Riba fadhl adalah penambahan nilai dari kegiatan tukar menukar barang atau transaksi jual beli. Misalnya, ketika menukarkan uang pecahan Rp100.000 dengan lembaran Rp2.000-an, tetapi hanya mendapatkan 48 lembar saja, bukan 50 sehingga totalnya tidak lagi seperti nilai awalnya, yakni hanya Rp96.000.

  1. Riba Nasi’ah

Riba nasiah merupakah kelebihan yang diperoleh lewat transaksi jual beli dalam waktu tertentu. Barang yang digunakan dalam transaksi tersebut jenisnya sama, hanya saja dalam pembayarannya ada penangguhan

  1. Riba Yad

Riba yad terjadi dalam transaksi (baik jual beli maupun tukar menukar barang) yang awalnya terjadi tanpa adanya kelebihan. Namun, karena adanya penundaan pembayaran akibat ada salah satu pihak yang meninggalkan akad sebelum serah terima barang, maka nilainya menjadi bertambah.

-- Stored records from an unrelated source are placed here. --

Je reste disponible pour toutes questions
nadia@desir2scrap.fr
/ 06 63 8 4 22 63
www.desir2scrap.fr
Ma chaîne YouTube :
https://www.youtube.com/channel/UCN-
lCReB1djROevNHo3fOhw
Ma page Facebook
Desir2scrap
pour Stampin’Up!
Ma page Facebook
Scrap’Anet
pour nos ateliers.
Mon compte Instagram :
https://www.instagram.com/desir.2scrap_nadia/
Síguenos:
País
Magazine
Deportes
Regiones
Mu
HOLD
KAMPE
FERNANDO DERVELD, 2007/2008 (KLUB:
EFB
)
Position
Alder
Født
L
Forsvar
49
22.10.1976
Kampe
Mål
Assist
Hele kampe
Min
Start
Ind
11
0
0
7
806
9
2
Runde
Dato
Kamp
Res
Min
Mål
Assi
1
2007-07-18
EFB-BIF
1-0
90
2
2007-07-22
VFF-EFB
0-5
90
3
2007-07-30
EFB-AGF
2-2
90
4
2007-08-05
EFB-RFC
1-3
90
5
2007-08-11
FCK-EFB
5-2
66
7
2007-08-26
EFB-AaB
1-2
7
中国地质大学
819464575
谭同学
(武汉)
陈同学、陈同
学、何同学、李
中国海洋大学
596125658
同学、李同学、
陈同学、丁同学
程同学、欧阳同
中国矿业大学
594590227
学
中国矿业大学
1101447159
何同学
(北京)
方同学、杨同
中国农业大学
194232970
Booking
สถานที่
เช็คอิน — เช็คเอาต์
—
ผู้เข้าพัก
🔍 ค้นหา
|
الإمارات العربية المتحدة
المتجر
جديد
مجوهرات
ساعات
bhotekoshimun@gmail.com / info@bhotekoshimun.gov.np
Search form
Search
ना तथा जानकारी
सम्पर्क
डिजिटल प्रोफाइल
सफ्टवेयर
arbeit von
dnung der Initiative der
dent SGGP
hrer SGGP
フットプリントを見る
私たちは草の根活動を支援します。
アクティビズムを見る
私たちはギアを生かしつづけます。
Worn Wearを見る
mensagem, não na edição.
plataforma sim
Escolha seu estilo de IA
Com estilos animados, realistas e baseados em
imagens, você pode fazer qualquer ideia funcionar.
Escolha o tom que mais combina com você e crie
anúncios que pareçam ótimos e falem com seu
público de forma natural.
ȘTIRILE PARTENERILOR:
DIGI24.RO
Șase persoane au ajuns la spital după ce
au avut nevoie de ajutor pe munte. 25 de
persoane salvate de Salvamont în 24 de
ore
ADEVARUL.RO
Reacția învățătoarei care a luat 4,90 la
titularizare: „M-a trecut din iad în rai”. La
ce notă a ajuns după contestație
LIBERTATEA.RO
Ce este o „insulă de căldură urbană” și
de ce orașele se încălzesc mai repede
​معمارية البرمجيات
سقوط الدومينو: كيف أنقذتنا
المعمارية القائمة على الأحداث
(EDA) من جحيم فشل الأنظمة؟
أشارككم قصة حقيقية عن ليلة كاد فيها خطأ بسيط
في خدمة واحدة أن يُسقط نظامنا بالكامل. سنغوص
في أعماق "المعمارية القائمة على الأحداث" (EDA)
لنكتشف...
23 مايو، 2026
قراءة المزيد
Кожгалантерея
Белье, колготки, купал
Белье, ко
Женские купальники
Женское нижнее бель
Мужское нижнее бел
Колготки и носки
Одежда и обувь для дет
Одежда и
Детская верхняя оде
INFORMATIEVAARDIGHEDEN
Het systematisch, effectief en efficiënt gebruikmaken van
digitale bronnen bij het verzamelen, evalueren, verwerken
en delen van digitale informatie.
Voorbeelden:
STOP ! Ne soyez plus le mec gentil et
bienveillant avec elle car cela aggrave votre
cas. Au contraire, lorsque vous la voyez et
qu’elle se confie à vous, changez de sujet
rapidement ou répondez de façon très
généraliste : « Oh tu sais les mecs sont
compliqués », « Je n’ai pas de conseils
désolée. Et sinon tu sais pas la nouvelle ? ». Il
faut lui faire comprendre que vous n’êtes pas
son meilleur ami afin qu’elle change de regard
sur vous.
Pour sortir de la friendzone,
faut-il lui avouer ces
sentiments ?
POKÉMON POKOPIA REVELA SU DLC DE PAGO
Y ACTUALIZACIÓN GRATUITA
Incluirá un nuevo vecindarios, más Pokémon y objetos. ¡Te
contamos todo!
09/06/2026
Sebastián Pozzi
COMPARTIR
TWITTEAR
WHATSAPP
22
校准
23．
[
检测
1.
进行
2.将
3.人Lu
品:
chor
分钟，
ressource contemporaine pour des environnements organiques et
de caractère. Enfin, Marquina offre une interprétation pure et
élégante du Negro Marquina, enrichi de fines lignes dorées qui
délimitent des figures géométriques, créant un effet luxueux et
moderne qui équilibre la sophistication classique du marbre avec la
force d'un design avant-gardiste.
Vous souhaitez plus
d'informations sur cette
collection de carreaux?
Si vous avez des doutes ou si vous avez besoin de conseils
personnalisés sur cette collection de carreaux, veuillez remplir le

Supaya Sobat Ekis terhindar dari segala jenis transaksi riba yang telah diharamkan, berikut tips dari Bapak Adi Wicaksono, SE., MEI yaitu:

  1. Mengenal Transaksi yang Mengandung Riba

Sobat Ekis harus mengenal terlebih dahulu transaksi – transaksi yang mengandung riba. Untuk itu, harus semangat belajar, membaca, meningkatkan literasi keuangan konvenensional, agar kita tidak terjebak disana.

  1. Berdiskusi dan Melihat Praktek di Lapangan

Sobat Ekis perlu sering – sering berdikusi, melihat praktek di lapangan, sehingga tidak hanya cukup dengan mengenal teori di kampus. Tetapi, mahasiswa juga perlu berinteraksi dengan dunia nyata.

Itulah pengertian, jenis – jenis, dan tips supaya Sobat Ekis semua tidak terjebak dalam transaksi riba yang telah diharamkan Allah swt. Semoga, kita dapat membangun perekonomian Indonesia yang bebas riba dan berkembang ke arah yang lebih baik. Aamiin yaa rabbal’alamiin.